# [Work instruction]
According to the matrix notes, what lower and upper bandwidths define a tridiagonal matrix?

-- Document extract follows --

Problem 1.1.1. Solution

2 September

§1.2 & 1.3

Partitioning/block multiplication of matrices A, B

Column partition of A must match row partition in B
Can multiply blocks in the same way as ordinary elements, except that the order of blocks must be preserved - A then B.

MATLAB notation

row j of A is A(j,:)
column k of A is A(:,k)
rows j through l from columns k through m of A is A(j:l,k:m)

Banded matrices

p = lower bandwidth; q = upper bandwidth
Classification scheme
- Diagonal: p = q = 0
- Upper trangular: p=0 q = # of columns - 1 (or less)
- Upper bidiagonal; p = 0 q = 1
- Tridiagonal; p = q = 1
- Upper Hessenberg: p = 1 and q = # of columns - 1 (or less)
- similar classification for ``lower'' diagonal, etc.

-- Document extract concluded --
-- Extracted records follows --

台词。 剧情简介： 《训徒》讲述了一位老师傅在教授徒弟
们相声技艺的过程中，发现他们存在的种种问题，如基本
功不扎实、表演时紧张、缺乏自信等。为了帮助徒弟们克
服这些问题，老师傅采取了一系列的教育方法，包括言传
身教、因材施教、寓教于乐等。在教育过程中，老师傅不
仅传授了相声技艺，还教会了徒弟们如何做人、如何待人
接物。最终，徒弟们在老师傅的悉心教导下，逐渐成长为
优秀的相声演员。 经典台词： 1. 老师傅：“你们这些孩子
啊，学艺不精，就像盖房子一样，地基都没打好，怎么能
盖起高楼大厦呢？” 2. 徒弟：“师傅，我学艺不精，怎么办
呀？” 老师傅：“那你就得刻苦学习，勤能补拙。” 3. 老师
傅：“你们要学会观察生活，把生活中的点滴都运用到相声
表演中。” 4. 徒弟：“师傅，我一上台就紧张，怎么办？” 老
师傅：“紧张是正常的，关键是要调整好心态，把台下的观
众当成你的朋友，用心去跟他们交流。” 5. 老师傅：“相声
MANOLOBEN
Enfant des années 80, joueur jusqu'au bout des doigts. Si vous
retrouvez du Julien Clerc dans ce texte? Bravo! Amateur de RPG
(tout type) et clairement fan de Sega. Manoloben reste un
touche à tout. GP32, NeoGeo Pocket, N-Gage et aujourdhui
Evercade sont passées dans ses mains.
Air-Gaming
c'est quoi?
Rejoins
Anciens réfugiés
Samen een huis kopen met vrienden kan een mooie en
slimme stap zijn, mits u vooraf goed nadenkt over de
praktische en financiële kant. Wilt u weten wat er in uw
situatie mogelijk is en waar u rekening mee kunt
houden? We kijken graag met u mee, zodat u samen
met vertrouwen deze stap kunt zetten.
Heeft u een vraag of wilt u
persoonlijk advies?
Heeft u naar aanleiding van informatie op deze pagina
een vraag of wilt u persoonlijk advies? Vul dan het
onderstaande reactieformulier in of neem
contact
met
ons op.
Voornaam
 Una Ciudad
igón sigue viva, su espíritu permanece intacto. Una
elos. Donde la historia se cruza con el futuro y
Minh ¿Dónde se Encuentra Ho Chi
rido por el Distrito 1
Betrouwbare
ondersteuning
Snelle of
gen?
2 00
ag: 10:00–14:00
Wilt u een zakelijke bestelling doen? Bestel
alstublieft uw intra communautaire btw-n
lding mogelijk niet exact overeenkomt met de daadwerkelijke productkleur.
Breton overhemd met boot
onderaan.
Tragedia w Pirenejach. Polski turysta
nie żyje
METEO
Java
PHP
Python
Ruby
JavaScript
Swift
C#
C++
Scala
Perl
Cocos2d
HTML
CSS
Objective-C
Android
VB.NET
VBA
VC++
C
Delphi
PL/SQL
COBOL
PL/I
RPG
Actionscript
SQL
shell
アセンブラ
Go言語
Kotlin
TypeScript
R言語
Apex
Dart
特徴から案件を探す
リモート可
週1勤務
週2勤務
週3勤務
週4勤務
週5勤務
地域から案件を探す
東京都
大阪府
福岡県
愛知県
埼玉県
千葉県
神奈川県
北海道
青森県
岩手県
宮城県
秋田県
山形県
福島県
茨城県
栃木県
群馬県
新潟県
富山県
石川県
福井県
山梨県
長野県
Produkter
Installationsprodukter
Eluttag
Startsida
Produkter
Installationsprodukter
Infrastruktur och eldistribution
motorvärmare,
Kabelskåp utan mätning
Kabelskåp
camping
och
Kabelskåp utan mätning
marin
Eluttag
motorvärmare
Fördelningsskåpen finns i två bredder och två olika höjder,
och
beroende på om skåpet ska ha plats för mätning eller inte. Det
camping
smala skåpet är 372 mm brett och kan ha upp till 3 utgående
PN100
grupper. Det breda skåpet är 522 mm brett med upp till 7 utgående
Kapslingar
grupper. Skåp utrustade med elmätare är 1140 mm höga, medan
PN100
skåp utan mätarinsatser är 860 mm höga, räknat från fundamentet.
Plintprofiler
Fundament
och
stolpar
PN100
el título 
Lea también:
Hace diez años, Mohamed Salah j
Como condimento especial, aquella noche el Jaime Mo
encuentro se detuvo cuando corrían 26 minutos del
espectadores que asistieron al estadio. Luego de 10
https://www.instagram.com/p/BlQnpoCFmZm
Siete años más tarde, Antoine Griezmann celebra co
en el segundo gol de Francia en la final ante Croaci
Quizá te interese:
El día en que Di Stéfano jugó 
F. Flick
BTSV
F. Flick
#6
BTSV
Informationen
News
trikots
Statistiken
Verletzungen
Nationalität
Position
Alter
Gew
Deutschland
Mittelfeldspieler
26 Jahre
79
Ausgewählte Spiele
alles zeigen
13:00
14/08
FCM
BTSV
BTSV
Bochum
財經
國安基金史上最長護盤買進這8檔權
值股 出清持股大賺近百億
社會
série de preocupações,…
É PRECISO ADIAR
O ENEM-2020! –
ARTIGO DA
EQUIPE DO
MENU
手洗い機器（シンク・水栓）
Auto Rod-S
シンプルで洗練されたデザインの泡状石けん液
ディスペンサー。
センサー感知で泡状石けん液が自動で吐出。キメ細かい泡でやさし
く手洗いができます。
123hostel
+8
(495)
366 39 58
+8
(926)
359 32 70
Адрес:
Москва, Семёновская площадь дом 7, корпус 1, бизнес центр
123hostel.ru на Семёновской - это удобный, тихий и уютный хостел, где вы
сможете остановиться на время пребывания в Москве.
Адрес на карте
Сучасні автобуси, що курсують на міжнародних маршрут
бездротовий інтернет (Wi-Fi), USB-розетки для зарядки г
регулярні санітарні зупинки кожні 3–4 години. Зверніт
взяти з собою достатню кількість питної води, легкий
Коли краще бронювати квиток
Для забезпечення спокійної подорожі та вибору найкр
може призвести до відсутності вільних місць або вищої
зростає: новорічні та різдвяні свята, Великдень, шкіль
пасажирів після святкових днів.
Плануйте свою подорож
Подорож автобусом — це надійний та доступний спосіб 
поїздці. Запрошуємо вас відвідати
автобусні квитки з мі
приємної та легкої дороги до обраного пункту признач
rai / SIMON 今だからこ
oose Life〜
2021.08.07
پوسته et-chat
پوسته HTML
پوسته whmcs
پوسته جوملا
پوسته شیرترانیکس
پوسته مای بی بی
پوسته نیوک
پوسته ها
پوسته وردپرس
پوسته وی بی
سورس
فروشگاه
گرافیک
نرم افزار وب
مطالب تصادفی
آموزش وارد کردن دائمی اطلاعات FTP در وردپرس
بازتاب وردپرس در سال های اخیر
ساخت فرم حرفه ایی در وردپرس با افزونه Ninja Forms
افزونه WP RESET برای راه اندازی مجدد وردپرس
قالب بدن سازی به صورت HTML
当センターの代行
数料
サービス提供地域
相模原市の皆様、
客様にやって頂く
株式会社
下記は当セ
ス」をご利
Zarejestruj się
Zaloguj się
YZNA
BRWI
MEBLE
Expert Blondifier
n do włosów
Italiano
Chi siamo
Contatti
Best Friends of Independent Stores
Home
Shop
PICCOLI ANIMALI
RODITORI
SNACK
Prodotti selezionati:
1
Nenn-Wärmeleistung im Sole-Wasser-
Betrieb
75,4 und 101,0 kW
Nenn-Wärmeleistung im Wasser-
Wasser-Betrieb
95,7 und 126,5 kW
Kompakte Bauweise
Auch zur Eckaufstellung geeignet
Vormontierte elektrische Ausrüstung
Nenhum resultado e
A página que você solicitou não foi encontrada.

-- Extracted records concluded --

# [Task solution]
Both the lower bandwidth p and the upper bandwidth q equal 1.